次に、ムアが無言で置いていった肉を手に取る。
カイルは肉の色を見て呆れた顔をした。
「またゴーバトン?」
シンズを後にした最初の夜にゴーバトンの肉食べたのだが、ムアがいたくお気に召したようで、それから今日までずっとゴーバトンなのだ。
「ムアからのリクエストなんだから仕方が無い」
一言も発さず一心不乱に食べるムアを見てしまったら、あの可愛い顔を拝むべくリクエストには答えなければならない。
「甘々だなぁ」
「甘々だからね」
そんな俺にも呆れたカイルだが、ゴーバトンの肉を俺が細切れにし始めると怪訝な顔をする。
「そのまま食べるんじゃないの?」
「いや、アレンジする。
流石に毎日同じ味だと飽きる」
とろろっぽい芋と、刻んだ玉ねぎモドキ、ゴーバトンのミンチに塩を加えて練り練りする。
今日はサッパリ系のハンバーグにするのだ。
「やっぱりアギトも同じ事思ってたじゃん」
「いいんだよ。 ムアが可愛いのが悪い」
「はいはい」
カイルに惚気をあしらわれながらもハンバーグを作っていたが、ふと思い付き小さく薄っぺらいハンバーグを新たに焼く。

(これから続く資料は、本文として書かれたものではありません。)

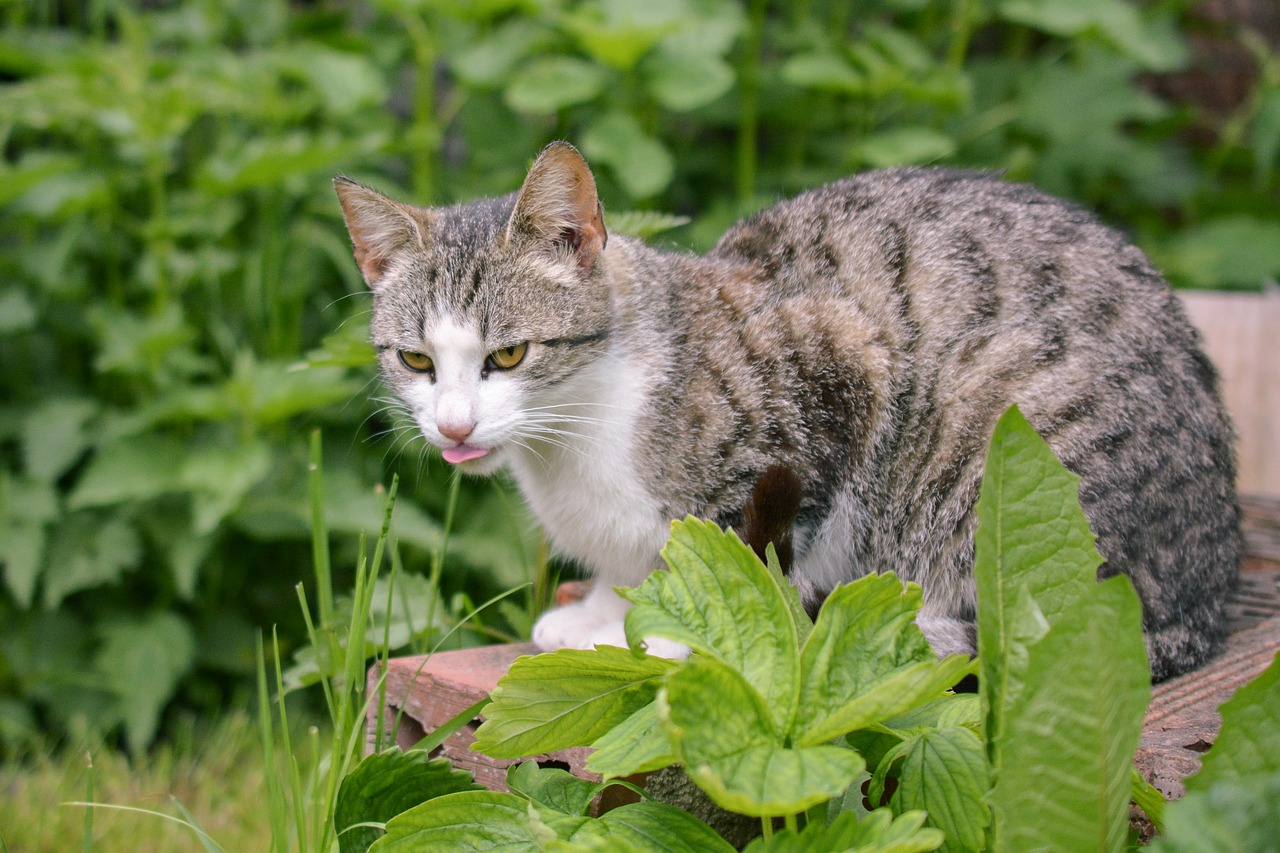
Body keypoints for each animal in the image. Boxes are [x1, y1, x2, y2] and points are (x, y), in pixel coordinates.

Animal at [337, 142, 1239, 681]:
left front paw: (682, 628)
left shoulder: (843, 367)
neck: (577, 436)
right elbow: (629, 569)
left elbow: (733, 549)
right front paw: (601, 612)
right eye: (416, 362)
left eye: (510, 355)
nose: (454, 426)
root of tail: (1210, 589)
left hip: (1007, 430)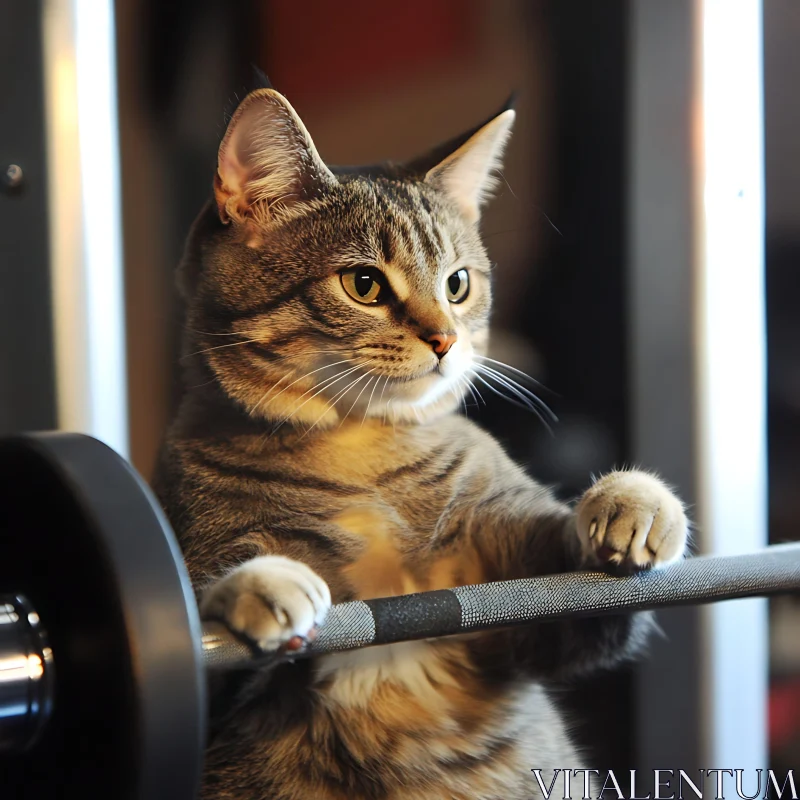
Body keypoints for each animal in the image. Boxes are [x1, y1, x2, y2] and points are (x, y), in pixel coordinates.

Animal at [153, 84, 692, 796]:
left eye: (457, 283)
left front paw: (635, 500)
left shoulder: (525, 601)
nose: (445, 339)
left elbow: (582, 589)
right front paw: (258, 583)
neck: (360, 453)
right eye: (364, 284)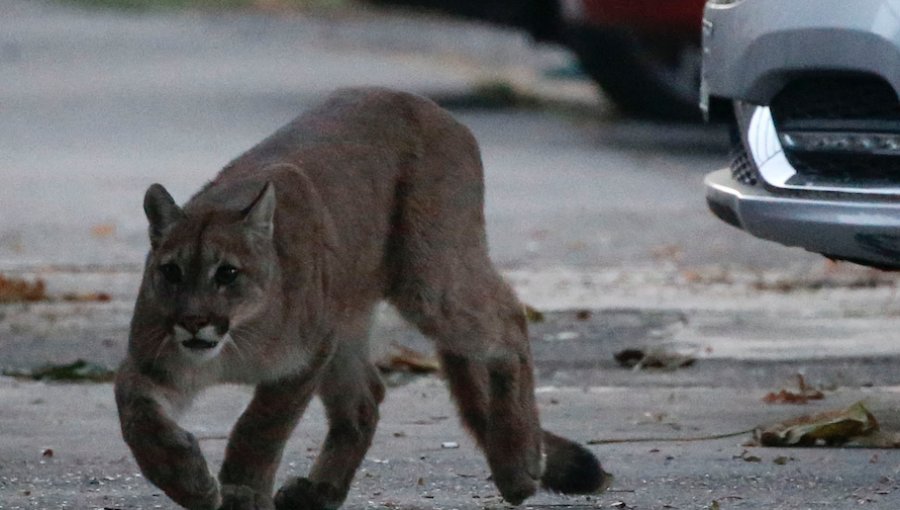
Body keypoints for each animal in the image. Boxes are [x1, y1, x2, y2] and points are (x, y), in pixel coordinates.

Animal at [112, 85, 604, 508]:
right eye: (171, 272)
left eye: (227, 273)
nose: (194, 321)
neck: (236, 340)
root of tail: (426, 105)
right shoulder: (148, 361)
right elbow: (137, 418)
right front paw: (190, 481)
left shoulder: (306, 356)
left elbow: (261, 424)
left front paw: (241, 491)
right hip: (347, 317)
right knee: (366, 396)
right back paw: (318, 492)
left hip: (429, 279)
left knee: (508, 319)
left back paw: (518, 464)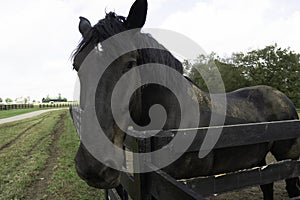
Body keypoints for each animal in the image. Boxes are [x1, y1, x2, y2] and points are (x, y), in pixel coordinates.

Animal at [72, 0, 300, 199]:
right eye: (77, 67)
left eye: (129, 64)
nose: (92, 167)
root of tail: (283, 97)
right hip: (260, 161)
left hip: (288, 160)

火の通ったハンバーグを、レタスモドキとシンズで仕入れたチーズのスライス、甘辛雑煮ソースをかけて重ね、表面をカリッと炙ったパンで挟めば完成である。
「何これ?」
「ハンバーガー。 俺の居た世界の料理だよ。
食べてみな」
カイルはハンバーガーを口を大きく開けて齧ると、ピクッと眉を上げた。
「美味しい」
「でしょ」
肉厚なハンバーグは数個に留め、残りの肉は全てパティにしてハンバーガー行きにしてしまう事にした。

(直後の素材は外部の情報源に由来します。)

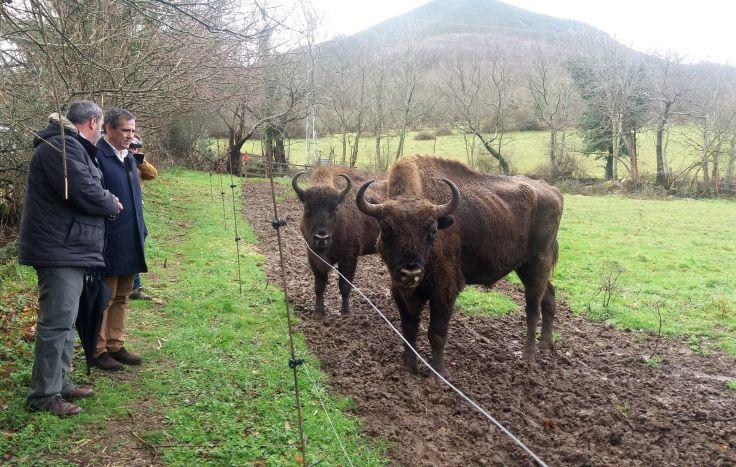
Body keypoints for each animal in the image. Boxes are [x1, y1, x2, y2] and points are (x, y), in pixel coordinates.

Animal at [292, 168, 388, 318]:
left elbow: (344, 286)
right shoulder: (313, 256)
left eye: (336, 208)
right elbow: (319, 285)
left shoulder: (349, 257)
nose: (321, 238)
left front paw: (345, 313)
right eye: (306, 206)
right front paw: (318, 313)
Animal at [356, 155, 564, 374]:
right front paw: (409, 366)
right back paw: (545, 346)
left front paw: (438, 372)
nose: (410, 274)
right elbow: (409, 327)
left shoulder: (445, 291)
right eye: (386, 229)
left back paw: (528, 358)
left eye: (433, 230)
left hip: (536, 264)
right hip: (527, 267)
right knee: (549, 296)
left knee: (533, 308)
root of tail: (552, 191)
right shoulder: (401, 291)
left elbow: (436, 333)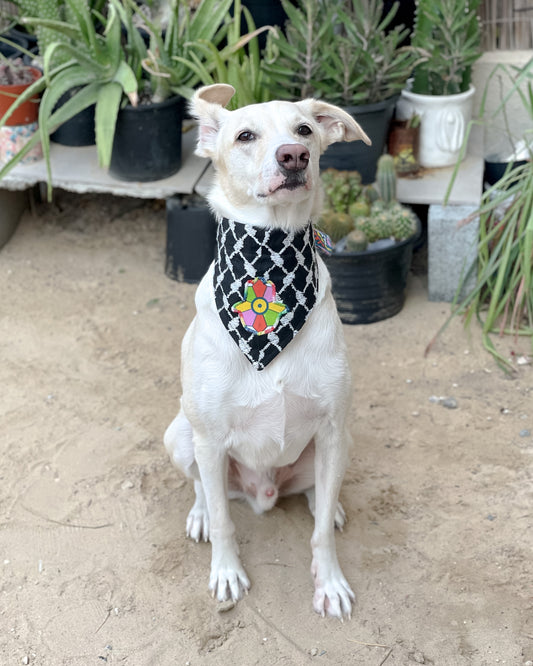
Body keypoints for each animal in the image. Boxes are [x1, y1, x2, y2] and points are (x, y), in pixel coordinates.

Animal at [163, 84, 370, 616]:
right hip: (181, 435)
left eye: (305, 129)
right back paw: (200, 514)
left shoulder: (333, 429)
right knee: (204, 488)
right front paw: (226, 572)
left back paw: (329, 506)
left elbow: (319, 536)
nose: (294, 155)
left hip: (341, 443)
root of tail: (263, 492)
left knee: (319, 493)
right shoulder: (210, 439)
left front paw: (329, 582)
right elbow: (224, 522)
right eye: (245, 136)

ソースや具材を変え、バリエーションに富んだハンバーガー達が完成したところで、ムアと女の待つ部屋の扉をノックするのであった。
●●●●
女はベルヒと名乗った。
アギトとカイルが食事を作っている間にムアが聞き出したのだ。
初めはムアなりに話し掛けてみたが反応は薄く、ならばと獣の姿で寄り添い、更にアギトの魔石ネックレスで心の負担を吸収してようやく口を開いた。
「身体は痛くない?」
「……ああ」
人の姿に戻って質問するムアに、ベルヒは呻くように答える。
「名前は?」
「………ベルヒ」
「ベルヒ、どこに帰りたい?
ムア達が送ってってあげる」
「……別に」
素っ気無い態度にムアが困り果てていた時、ようやく扉がノックされた。
「いいよ」
「お待たせ〜」
アギトとカイルが大皿を机に置くと、ベルヒの腹の虫が鳴った。
「あ……」
音を立ててしまった事で機嫌を損ねたのではと、ベルヒは恐る恐るアギトを盗み見る。
だが、凶悪なマスクを外して素顔を晒したアギトは、当初の印象とは正反対に穏やかに微笑んだ。
「お腹空いてたんだ?
無理はしなくていいから、遠慮無く食べな」
「……ぁ……はぁ……」
気の抜けた声を返すベルヒに構わず、ムアは身を乗り出して皿を覗き込む。
「これ何?」
「ハンバーガーだって。 アギトの……故郷の料理らしいよ」
「ハンバーガー……」
ムアは一際肉の大きいハンバーガーを手に取ると、可憐な口を大きく開けてかぶりついた。
「…………!? んむー!!」
カッと目を見開いたムアは、口いっぱいに頬張りながら目でアギトに訴えかける。
「うんうん、美味しいでしょ。
そのままにしてな」
アギトがムアの口の端のソースを拭うのを眺めていたベルヒだが、カイルにハンバーガーを差し出され顔を上げる。
「どうぞ。
食べられる分だけで大丈夫ですから」
ベルヒはカイルからハンバーガーを受け取ると、小さく口を開けて齧った。
小さな一口をゆっくりと咀嚼したベルヒは、僅かに頬を緩ませて零す。
「……おいしい」
カイルは安心したように息を吐くと、ようやく本人もハンバーガーに手を伸ばした。
「スープもある」
ムアから野菜たっぷりのスープを受け取ったベルヒは1口啜ると、優しい口当たりと濃厚な旨味に感嘆のため息を漏らす。
緊張の解けてきたベルヒの様子に、アギト達もまた、張り詰めていた意識を緩ませるのであった。